Before we move into his trajectories, however, there is one incident, which occurs in his main narrative, that would be helpful to mention now to serve as a transition between his beginnings and his trajectories. This incident involves his biological family, and by Jesus’ nature it extends the incident between his parents and him at age twelve in the temple. In the later incident, his family has become concerned about Jesus and all the turmoil he creates in the Jewish community. They want to put a halt to this unrest he is causing before a tragedy occurred. So, they pursue him to put limits and constraints on him to prevent this harmful end. There is no question that his biological brothers have doubts about him, which Jesus is well aware of and seemed to be unaffected by. Yet, his mother joining them to basically shut him down is very hurtful for Jesus to experience—especially after all she has witnessed throughout those years. Though Jesus doesn’t express his feelings as he did at age twelve, we can be sure that his heart is affected. That’s the nature of his and any person living from inner out.
In spite of Jesus’ feelings, he is not distracted by secondary matters and remains committed to his primary purpose. His wholehearted commitment to what’s primary to God is irreplaceable for ongoingly affirming his full identity and whole function. Therefore, when his biological family finds him and wants to speak to him, Jesus makes this irrevocable statement and unequivocal affirmation: “Who is my mother and who are my brothers?” Pointing toward his disciples, those who listen and practice the word of God, he adds, “Here are my mother and my brothers. For whoever enacts the will of my Father in heaven is my brothers, and sisters, and mother.”

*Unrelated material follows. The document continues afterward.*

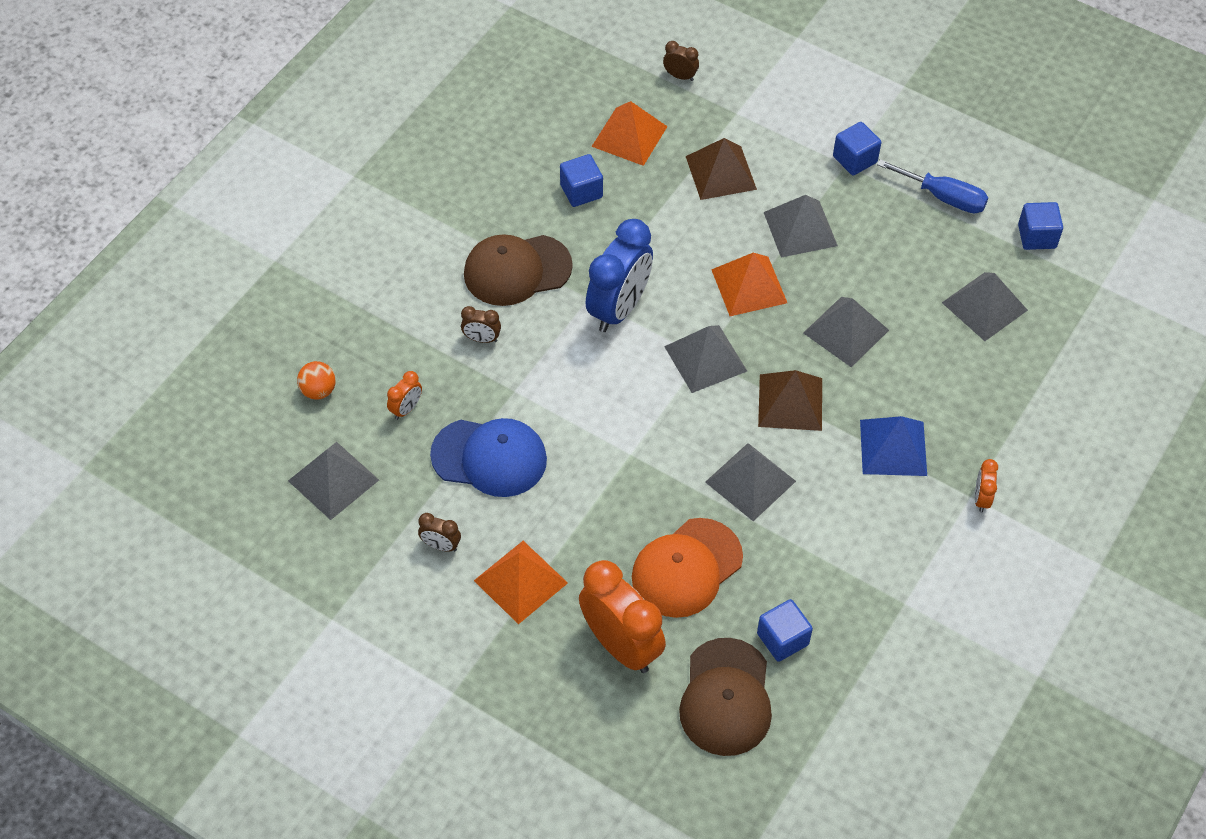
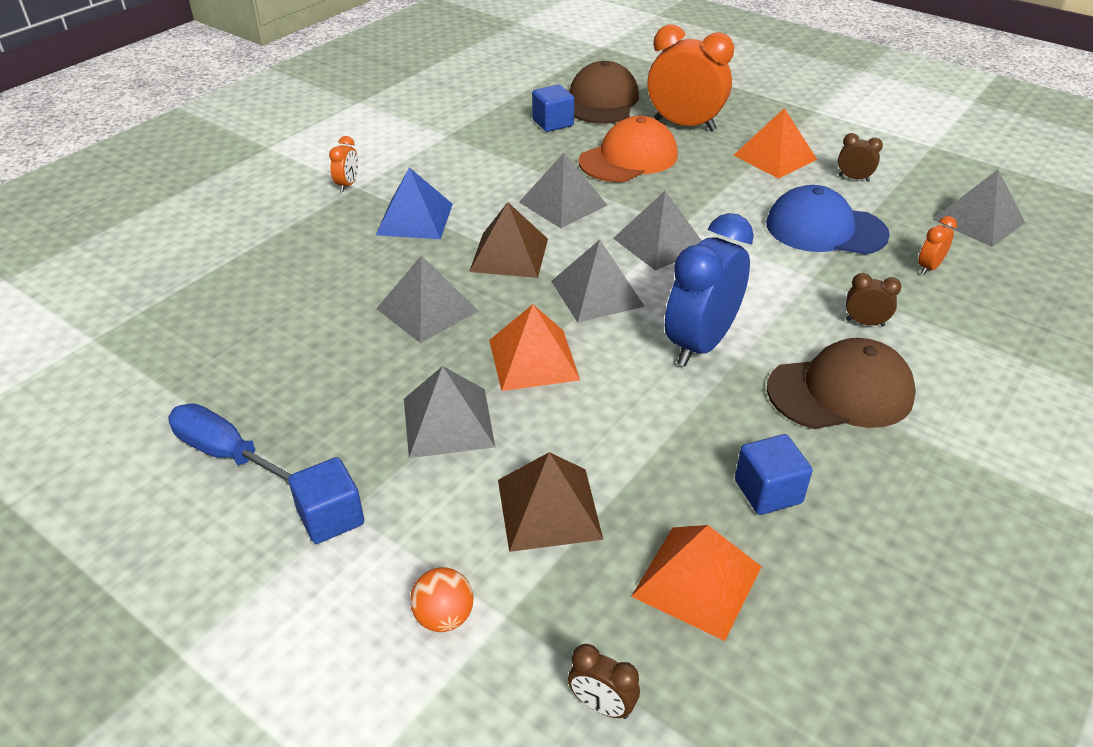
camera: 175 degrees left, 15 degrees down
orange ball [297,361,336,400] -> orange ball moved to [410,567,473,632]
orange clock [579,560,666,673] -> orange clock turned 150 degrees clockwise [648,24,734,131]
grey pyramid [942,272,1028,341] -> grey pyramid moved to [613,191,702,271]
blue cube [1018,202,1063,250] -> none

His trajectories, on this illuminated relational basis, will now embody, enact and fulfill “the will of my Father” in order for the relational outcome of his family to belong together as one in God’s triunity likeness.

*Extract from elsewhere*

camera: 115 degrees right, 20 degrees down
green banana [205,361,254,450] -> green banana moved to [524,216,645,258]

 These paraphrased words from Luke, who wrote his Gospel for all peoples to be equal, set the tone for the following narrative. However, this affective narrative is not always in chronological order. Just as John’s Gospel penetrated deeper into Jesus’ chronological life, this narrative magnifies what’s primary for Jesus and thus what’s important to understand the heart of his whole person. This is critical to keep in focus throughout this study.

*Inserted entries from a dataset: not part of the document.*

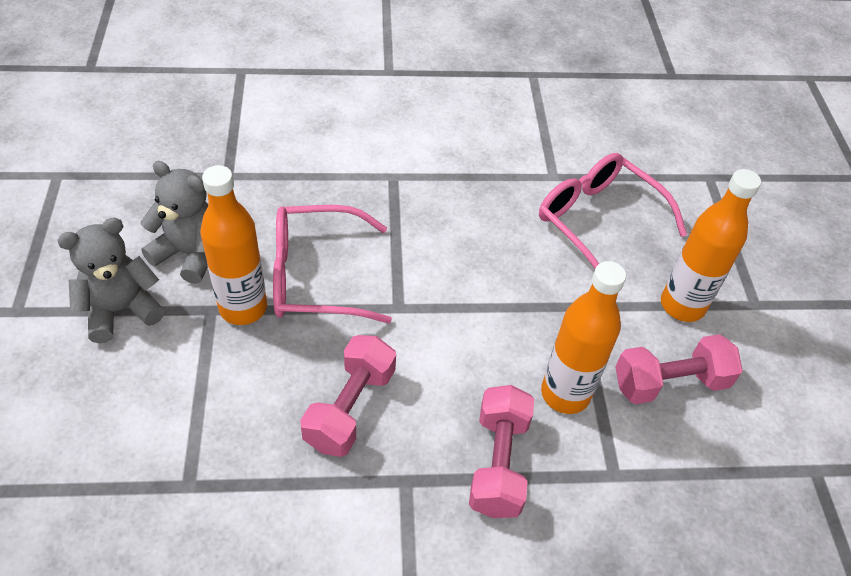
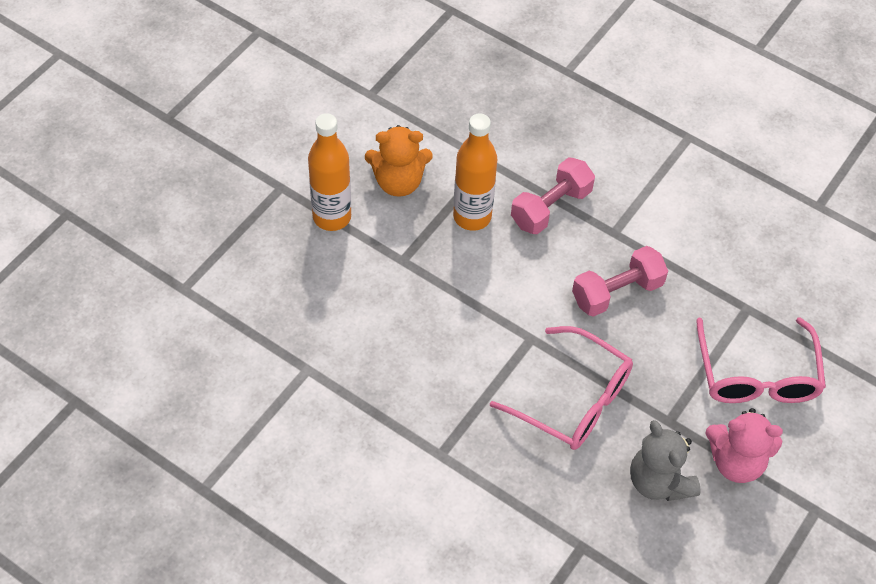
camera: 140 degrees left, 5 degrees up
grey teddy bear [57,217,165,343] -> pink teddy bear [705,408,783,483]
orange bottle [200,165,267,325] -> none
pink glasses [539,153,687,269] -> pink glasses moved to [696,317,826,403]
pink dumbbell [615,334,743,404] -> orange teddy bear [365,125,433,197]

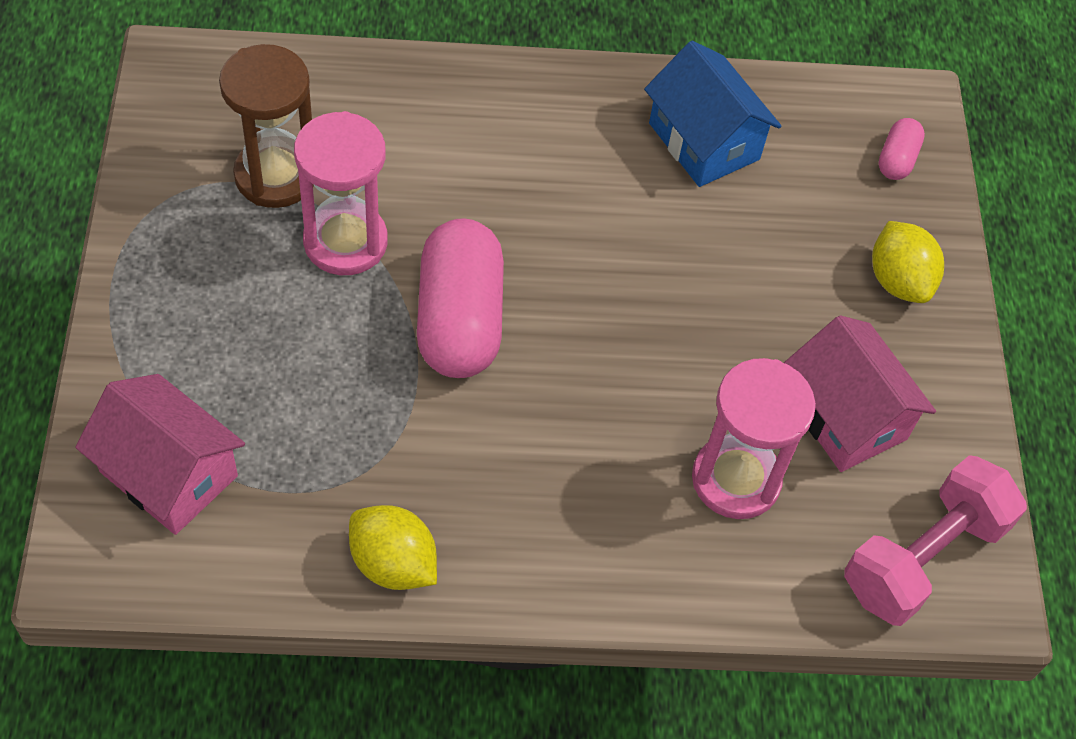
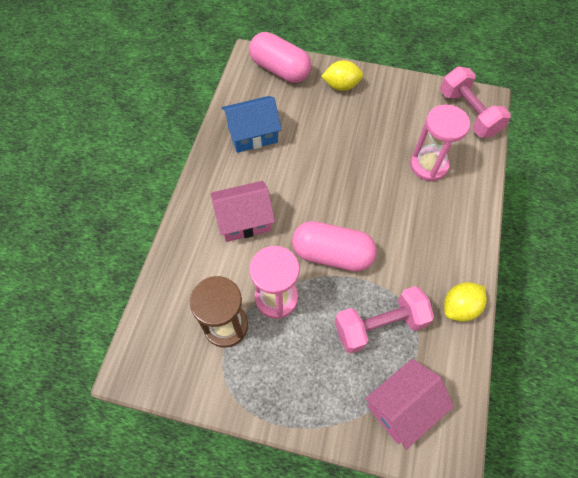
camera: 70 degrees left, 5 degrees up
pink house [784,315,936,472] -> pink house moved to [211,181,275,242]
pink capsule [878,118,925,180] -> pink capsule [249,32,312,83], size x2.16
none -> pink dumbbell [335,286,434,354]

 Hebrew and Greek word studies used in this study are taken from the following sources: Horst Balz, Gerhard Schreider, eds., Exegetical Dictionary of the New Testament, 3 vols. (Grand Rapids: Eerdmans, 1990); Colin Brown, ed., The New International Dictionary of New Testament Theology, 3 vols. (Grand Rapids: Zondervan, 1975); R. Laid Harris, Gleason L. Archer, Jr., Bruce Waitke, eds., Theological
Wordbook of the Old Testament, 2 vols. (Chicago: Moody Press, 1980); Ernst Jenni, Claus Westermann, Theological Lexicon of the Old Testament, trans. Mark E. Biddle, (Peabody, MA: Hendrickson Publishers, 1997); Gerhard Kittel, ed., Theological Dictionary of the New Testament, 10 vols. (Grand Rapids: Eerdmans, 1974); Harold K. Moulton, ed., The Analytical Greek Lexicon Revised (Grand Rapids: Zondervan, 1978); W.E. Vine, Vine’s Expository Dictionary of Old and New Testament Words (New Jersey: Fleming H. Revell Co., 1981); Spiros Zodhiates, ed., Hebrew-Greek Key Word Study Bible (Chattanooga: AMG Publ., 1996).